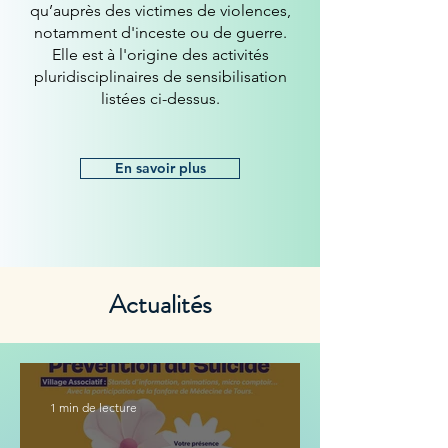
qu’auprès des victimes de violences,
notamment d'inceste ou de guerre.
Elle est à l'origine des activités
pluridisciplinaires de sensibilisation
listées ci-dessus.
En savoir plus
Actualités
1 min de lecture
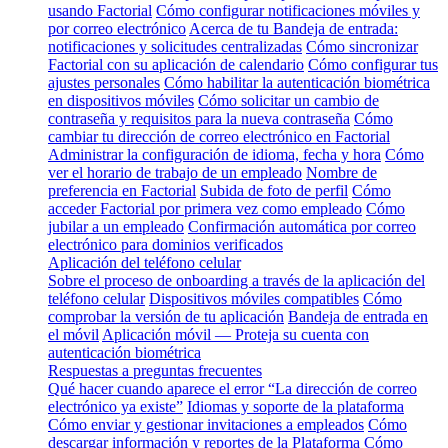
usando Factorial
Cómo configurar notificaciones móviles y
por correo electrónico
Acerca de tu Bandeja de entrada:
notificaciones y solicitudes centralizadas
Cómo sincronizar
Factorial con su aplicación de calendario
Cómo configurar tus
ajustes personales
Cómo habilitar la autenticación biométrica
en dispositivos móviles
Cómo solicitar un cambio de
contraseña y requisitos para la nueva contraseña
Cómo
cambiar tu dirección de correo electrónico en Factorial
Administrar la configuración de idioma, fecha y hora
Cómo
ver el horario de trabajo de un empleado
Nombre de
preferencia en Factorial
Subida de foto de perfil
Cómo
acceder Factorial por primera vez como empleado
Cómo
jubilar a un empleado
Confirmación automática por correo
electrónico para dominios verificados
Aplicación del teléfono celular
Sobre el proceso de onboarding a través de la aplicación del
teléfono celular
Dispositivos móviles compatibles
Cómo
comprobar la versión de tu aplicación
Bandeja de entrada en
el móvil
Aplicación móvil — Proteja su cuenta con
autenticación biométrica
Respuestas a preguntas frecuentes
Qué hacer cuando aparece el error “La dirección de correo
electrónico ya existe”
Idiomas y soporte de la plataforma
Cómo enviar y gestionar invitaciones a empleados
Cómo
descargar información y reportes de la Plataforma
Cómo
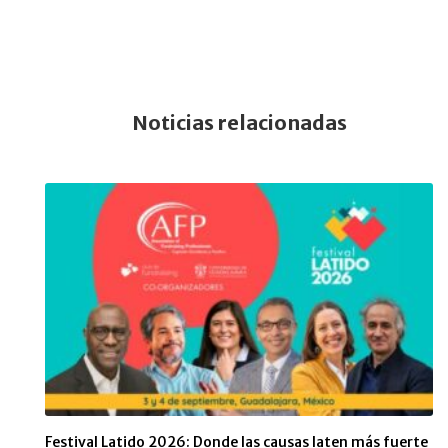
Noticias relacionadas
Festival Latido 2026: Donde las causas laten más fuerte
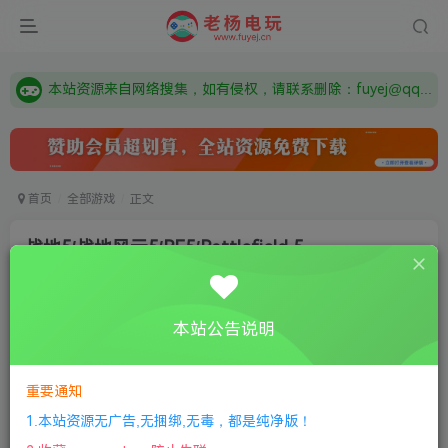
由于微信被封，沟通工具使用最群app，应用市场下载后添加好友：Y9FA49 以后用最群交流解决问题。不再使用微信！
需要什么游戏请联系客服，若链接失效请联系客服，百度网盘边上的激活码也是解压密码
本站资源来自网络搜集，如有侵权，请联系删除：fuyej@qq.com 附上证书和内容链接
由于微信被封，沟通工具使用最群app，应用市场下载后添加好友：Y9FA49 以后用最群交流解决问题。不再使用微信！
需要什么游戏请联系客服，若链接失效请联系客服，百度网盘边上的激活码也是解压密码
首页
全部游戏
正文
战地5/战地风云5/BF5/Battlefield 5
老杨电玩
关注
私信
8个月前更新
本站公告说明
5
1107
11
付费资源
重要通知
战地5/战地风云5/BF5/Battlefield 5
此内容为付费资源，请付费后查看
1.本站资源无广告,无捆绑,无毒，都是纯净版！
限时特惠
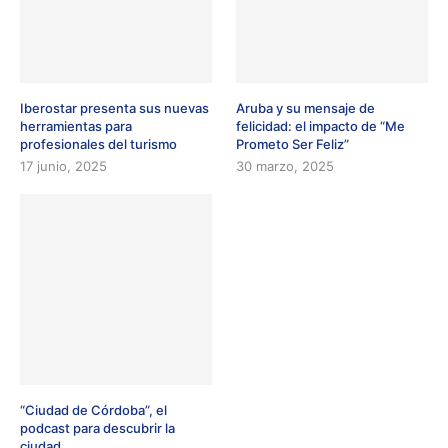
Iberostar presenta sus nuevas
Aruba y su mensaje de
herramientas para
felicidad: el impacto de “Me
profesionales del turismo
Prometo Ser Feliz”
17 junio, 2025
30 marzo, 2025
“Ciudad de Córdoba”, el
podcast para descubrir la
ciudad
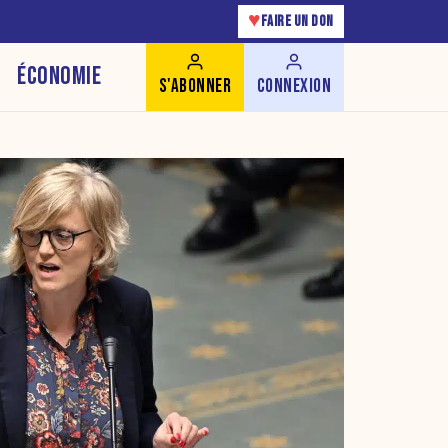
♥
FAIRE UN DON
ÉCONOMIE
S'ABONNER
CONNEXION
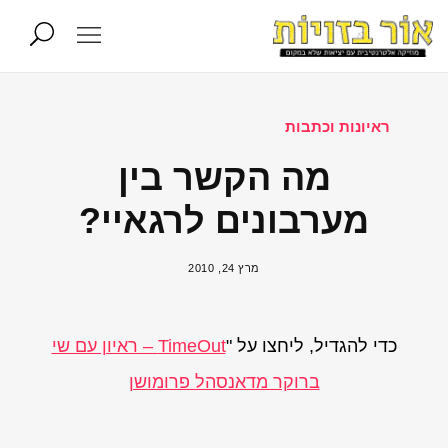
ראיונות וכתבות
מה הקשר בין
מערבונים לרגאיי?
מרץ 24, 2010
כדי להגדיל, ליחצו על "
TimeOut – ראיון עם שי
ברוקר מדאנסהל פרומושן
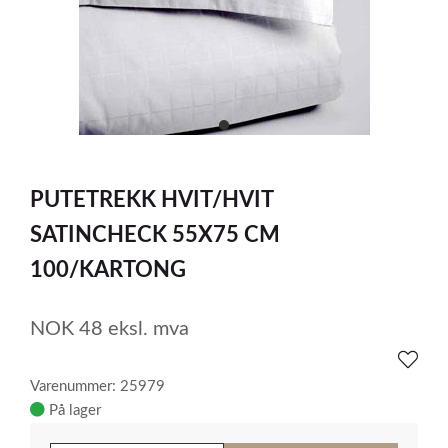
item
0
Item
1
PUTETREKK HVIT/HVIT
of
1
SATINCHECK 55X75 CM
100/KARTONG
NOK
48
eksl. mva
Varenummer: 25979
På lager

# # #

* TASK INSTRUCTIONS
Identify each line above that contains the string "teléfono", and reproduce those lines verbatim.

* RESPONSE TO THE EXERCISE
Aplicación del teléfono celular
teléfono celular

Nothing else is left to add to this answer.